= Souren Melikian =

French-Iranian art historian and curator

Assadullah Souren Melikian-Chirvani, also known as Souren Melikian (born 5 December 1936), is a French-Iranian art historian, art critic, and curator. He is a renowned scholar of Iranian culture, and its sphere of influence.

== Background ==
He was born on 5 December 1936, in Paris to an Armenian father, Kevork Melikian (Georgiy Melikov), and Azerbaijani mother, Kawsar Asadullayeva. His father was accused of taking part in March Days, but he was not found guilty after it was found out that he was defending his Muslim friend. Melikian's paternal grandfather Ambartsum Melikov was an oil billionaire who owned A.S.Melikov and Co in Baku. His maternal-grandfather was Mirza Asadullayev and thus was a nephew to Banine. He grew up with his mother after losing father in 1945.

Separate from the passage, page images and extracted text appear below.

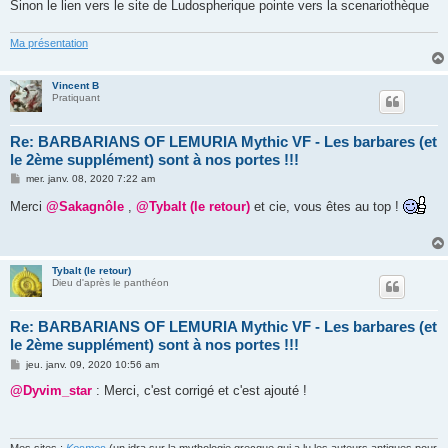
Sinon le lien vers le site de Ludospherique pointe vers la scenariothèque
Ma présentation
Vincent B
Pratiquant
Re: BARBARIANS OF LEMURIA Mythic VF - Les barbares (et
le 2ème supplément) sont à nos portes !!!
M
mer. janv. 08, 2020 7:22 am
e
s
Merci
@Sakagnôle
,
@Tybalt (le retour)
et cie, vous êtes au top !
s
a
g
e
Tybalt (le retour)
Dieu d'après le panthéon
Re: BARBARIANS OF LEMURIA Mythic VF - Les barbares (et
le 2ème supplément) sont à nos portes !!!
M
jeu. janv. 09, 2020 10:56 am
e
s
@Dyvim_star
: Merci, c'est corrigé et c'est ajouté !
s
a
g
e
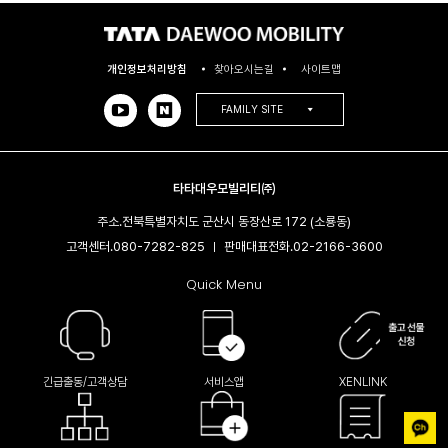
개인정보처리방침
찾아오시는길
사이트맵
FAMILY SITE
타타대우모빌리티㈜
주소.
전북특별자치도 군산시 동장산로 172 (소룡동)
고객센터.
080-7282-825
판매대표전화.
02-2166-3600​
|
Quick Menu
긴급출동/고객상담
서비스앱
XENLINK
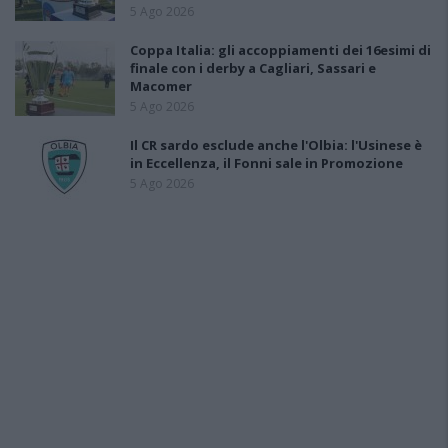
5 Ago 2026
Coppa Italia: gli accoppiamenti dei 16esimi di
finale con i derby a Cagliari, Sassari e
Macomer
5 Ago 2026
Il CR sardo esclude anche l'Olbia: l'Usinese è
in Eccellenza, il Fonni sale in Promozione
5 Ago 2026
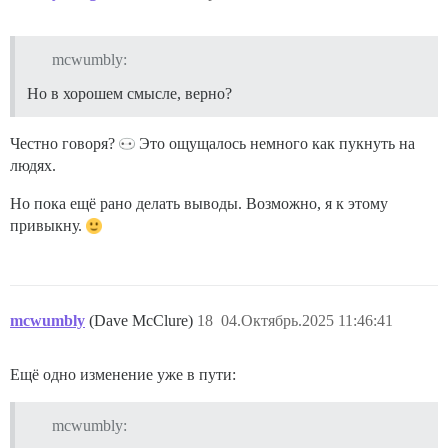
mcwumbly:
Но в хорошем смысле, верно?
Честно говоря?
Это ощущалось немного как пукнуть на
людях.
Но пока ещё рано делать выводы. Возможно, я к этому
привыкну.
mcwumbly
(Dave McClure)
18
04.Октябрь.2025 11:46:41
Ещё одно изменение уже в пути:
mcwumbly:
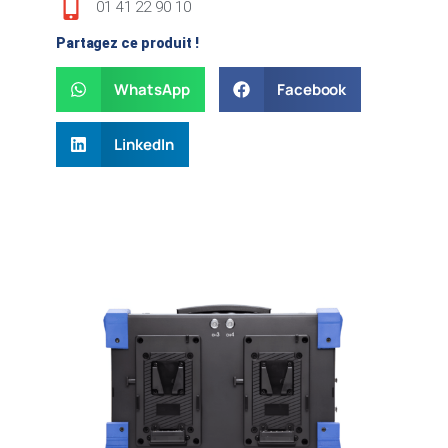
01 41 22 90 10
Partagez ce produit !
WhatsApp
Facebook
LinkedIn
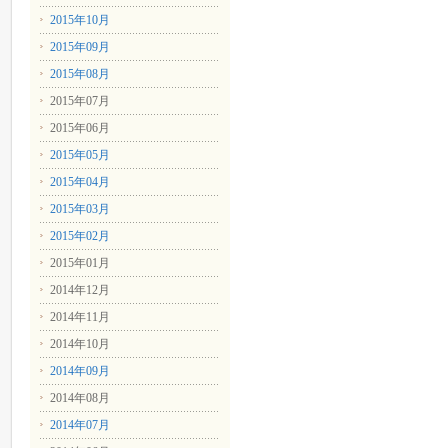
2015年10月
2015年09月
2015年08月
2015年07月
2015年06月
2015年05月
2015年04月
2015年03月
2015年02月
2015年01月
2014年12月
2014年11月
2014年10月
2014年09月
2014年08月
2014年07月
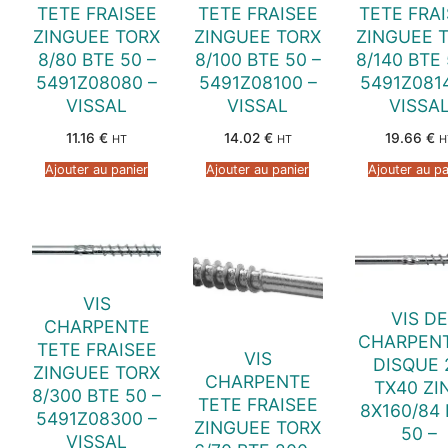
TETE FRAISEE
TETE FRAISEE
TETE FRA
ZINGUEE TORX
ZINGUEE TORX
ZINGUEE 
8/80 BTE 50 –
8/100 BTE 50 –
8/140 BTE 
5491Z08080 –
5491Z08100 –
5491Z081
VISSAL
VISSAL
VISSA
11.16
€
14.02
€
19.66
€
HT
HT
H
Ajouter au panier
Ajouter au panier
Ajouter au pa
VIS
VIS DE
CHARPENTE
CHARPENT
TETE FRAISEE
VIS
DISQUE 
ZINGUEE TORX
CHARPENTE
TX40 ZI
8/300 BTE 50 –
TETE FRAISEE
8X160/84
5491Z08300 –
ZINGUEE TORX
50 –
VISSAL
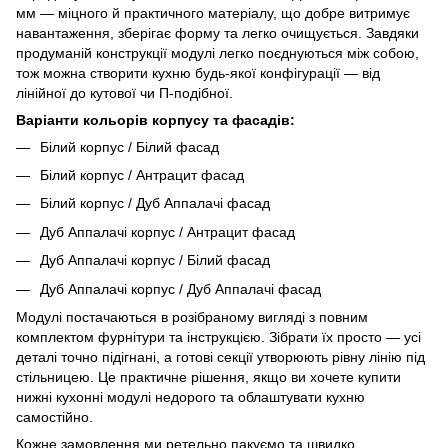
мм — міцного й практичного матеріалу, що добре витримує
навантаження, зберігає форму та легко очищується. Завдяки
продуманій конструкції модулі легко поєднуються між собою,
тож можна створити кухню будь-якої конфігурації — від
лінійної до кутової чи П-подібної.
Варіанти кольорів корпусу та фасадів:
Білий корпус / Білий фасад
Білий корпус / Антрацит фасад
Білий корпус / Дуб Аппалачі фасад
Дуб Аппалачі корпус / Антрацит фасад
Дуб Аппалачі корпус / Білий фасад
Дуб Аппалачі корпус / Дуб Аппалачі фасад
Модулі постачаються в розібраному вигляді з повним
комплектом фурнітури та інструкцією. Зібрати їх просто — усі
деталі точно підігнані, а готові секції утворюють рівну лінію під
стільницею. Це практичне рішення, якщо ви хочете купити
нижні кухонні модулі недорого та облаштувати кухню
самостійно.
Кожне замовлення ми ретельно пакуємо та швидко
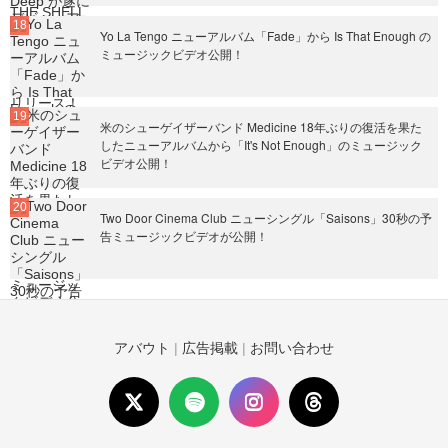
Yo La Tengo ニューアルバム「Fade」から Is That Enough の
ミュージックビデオ公開！
米のシューゲイザーバンド Medicine 18年ぶりの復活を果た
したニューアルバムから「It's Not Enough」のミュージック
ビデオ公開！
Two Door Cinema Club ニューシングル「Saisons」30秒の予
告ミュージックビデオが公開！
アバウト
|
広告掲載
|
お問い合わせ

== Education and career ==
After completing high school in Lycee Condorcet, Melikian graduated from the Sorbonne and the Institut national des langues et civilisations orientales (INALCO). He has served as (since 2005) as Chair of Middle Eastern History at the French National Centre for Scientific Research (CNRS). He was named emeritus research director in 2007. He wrote weekly columns on art history and art markets for the International Herald Tribune since 1969. Between 2011 and 2013 he wrote for The New York Times. He has served as Senior Collections Adviser for the Aga Khan Museum.